Izrael intensyfikuje ataki na Gazę. Trump wzywa Hamas do uwolnienia zakładników

Co najmniej 67 osób zginęło w środę w izraelskich atakach na Strefę Gazy, z czego ponad połowa w oblężonym mieście Gaza – poinformowała Al-Dżazira. Ostatnie ataki na Gazę są najbardziej intensywne od tygodni – dodał „Haarec”.

Z 67 zabitych w środę Palestyńczyków 38 zginęło w atakach na Gazę – poinformowała katarska telewizja Al-Dżazira, powołując się na źródła medyczne. Stacja dodała, że co 11 osób zginęło, gdy szukało pomocy humanitarnej.

W nocy z wtorku na środę Gaza doświadczyła jednych z najcięższych ataków w ostatnich tygodniach – napisał izraelski dziennik „Haarec”, przedstawiając relacje mieszkańców miasta.

„Gaza jest równana z ziemią; wszędzie ogień artylerii, wszędzie naloty, wszędzie śmigłowce, nawet drony strzelają do ludzi na ulicach, jakby ich ścigały. Nikt nie wie, dokąd iść, uciekamy w nieznane” – powiedział gazecie jeden z mieszkańców dzielnicy Szejk Radwan.

Izraelska armia od kilku tygodni intensyfikuje ataki na Gazę, wyjaśniając, że są to wstępne działania przed właściwą ofensywą. Rząd zatwierdził na początku sierpnia nową kampanię obejmującą zajęcie Gazy, największego miasta palestyńskiego terytorium.

Plan zakłada przesiedlenie ok. miliona mieszkańców Gazy, czyli ok. połowy populacji całej Strefy Gazy, na południe. Izraelscy urzędnicy oskarżają Hamas, że robi wszystko co w jego mocy, by uniemożliwić przemieszczanie się mieszkańców Gazy na południe – napisał w środę portal Times of Israel. Portal dodał, że według izraelskich służb miasto opuściło dotychczas 70-80 tys. osób.

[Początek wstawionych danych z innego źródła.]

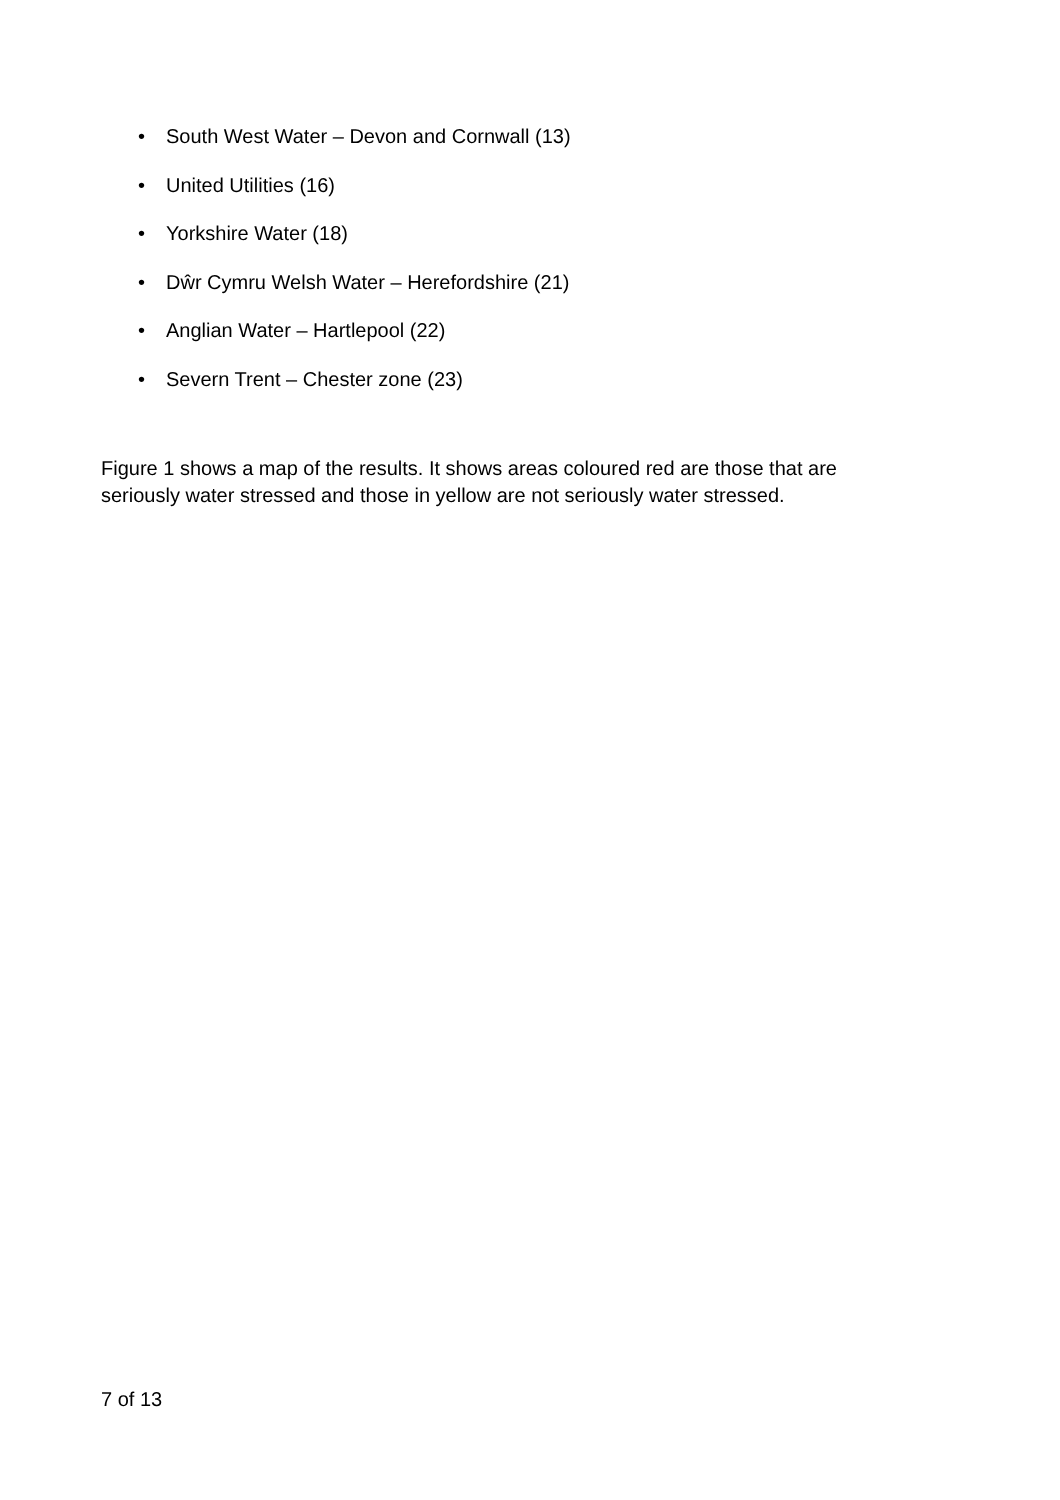• South West Water – Devon and Cornwall (13)
• United Utilities (16)
• Yorkshire Water (18)
• Dŵr Cymru Welsh Water – Herefordshire (21)
• Anglian Water – Hartlepool (22)
• Severn Trent – Chester zone (23)
Figure 1 shows a map of the results. It shows areas coloured red are those that are seriously water stressed and those in yellow are not seriously water stressed.
7 of 13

Palestyńczycy i organizacje pomocowe podkreślają, że mieszkańcy Gazy mierzą się z podwójnym zagrożeniem – trwającymi walkami i głodem – napisała w środę agencja AP. Dodała, że według ONZ część mieszkańców Gazy nie może lub nie chce wyjechać z miasta, ponieważ nie ma się dokąd udać, napotyka na przeszkody logistyczne lub jest zbyt wyczerpana poprzednimi przesiedleniami.

Izraelski rząd deklaruje, że Gaza jest ostatnim bastionem Hamasu i jej zdobycie jest konieczne, by militarnie pokonać tę terrorystyczną organizację.

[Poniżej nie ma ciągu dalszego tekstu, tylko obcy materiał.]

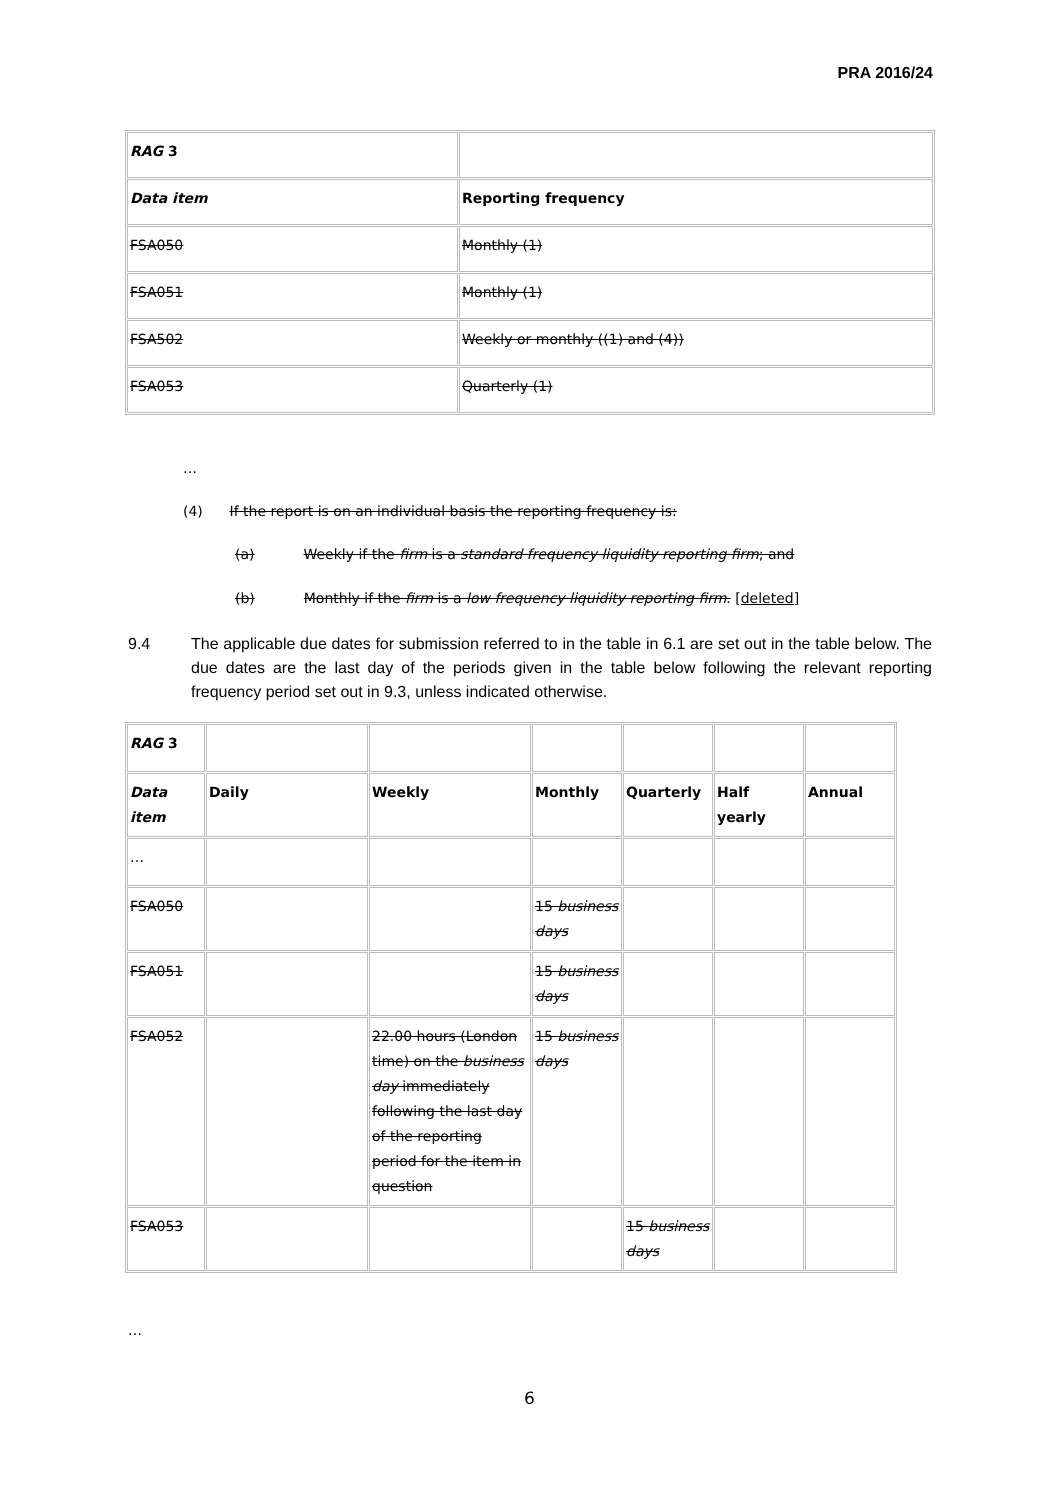PRA 2016/24
| RAG 3 | |
| Data item | Reporting frequency |
| FSA050 | Monthly (1) |
| FSA051 | Monthly (1) |
| FSA502 | Weekly or monthly ((1) and (4)) |
| FSA053 | Quarterly (1) |
…
(4) If the report is on an individual basis the reporting frequency is:
(a) Weekly if the firm is a standard frequency liquidity reporting firm; and
(b) Monthly if the firm is a low frequency liquidity reporting firm. [deleted]
9.4 The applicable due dates for submission referred to in the table in 6.1 are set out in the table below. The due dates are the last day of the periods given in the table below following the relevant reporting frequency period set out in 9.3, unless indicated otherwise.
| RAG 3 | | | | | | |
| Data item | Daily | Weekly | Monthly | Quarterly | Half yearly | Annual |
| … | | | | | | |
| FSA050 | | | 15 business days | | | |
| FSA051 | | | 15 business days | | | |
| FSA052 | | 22.00 hours (London time) on the business day immediately following the last day of the reporting period for the item in question | 15 business days | | | |
| FSA053 | | | | 15 business days | | |
…
6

Nowa ofensywa spotyka się z krytyką w Izraelu i za granicą. Organizacje pomocowe alarmują o pogłębianiu się kryzysu humanitarnego, w tym głodu. W Izraelu większość społeczeństwa opowiada się za porozumieniem z Hamasem, które doprowadziłoby do uwolnienia wciąż więzionych zakładników. W kraju dochodzi do licznych, regularnych demonstracji wzywających rząd, by zamiast kontynuować wojnę, zgodził się na rozejm. W środę odbywały się kolejne protesty, w tym kilkutysięczna manifestacja przed siedzibą premiera w Jerozolimie.

Prezydent USA Donald Trump wezwał w środę Hamas, by natychmiast uwolnił „wszystkich 20 zakładników”. Wówczas „sytuacja błyskawicznie się zmieni; TO SIĘ SKOŃCZY” – napisał w swoim portalu społecznościowym Truth Social.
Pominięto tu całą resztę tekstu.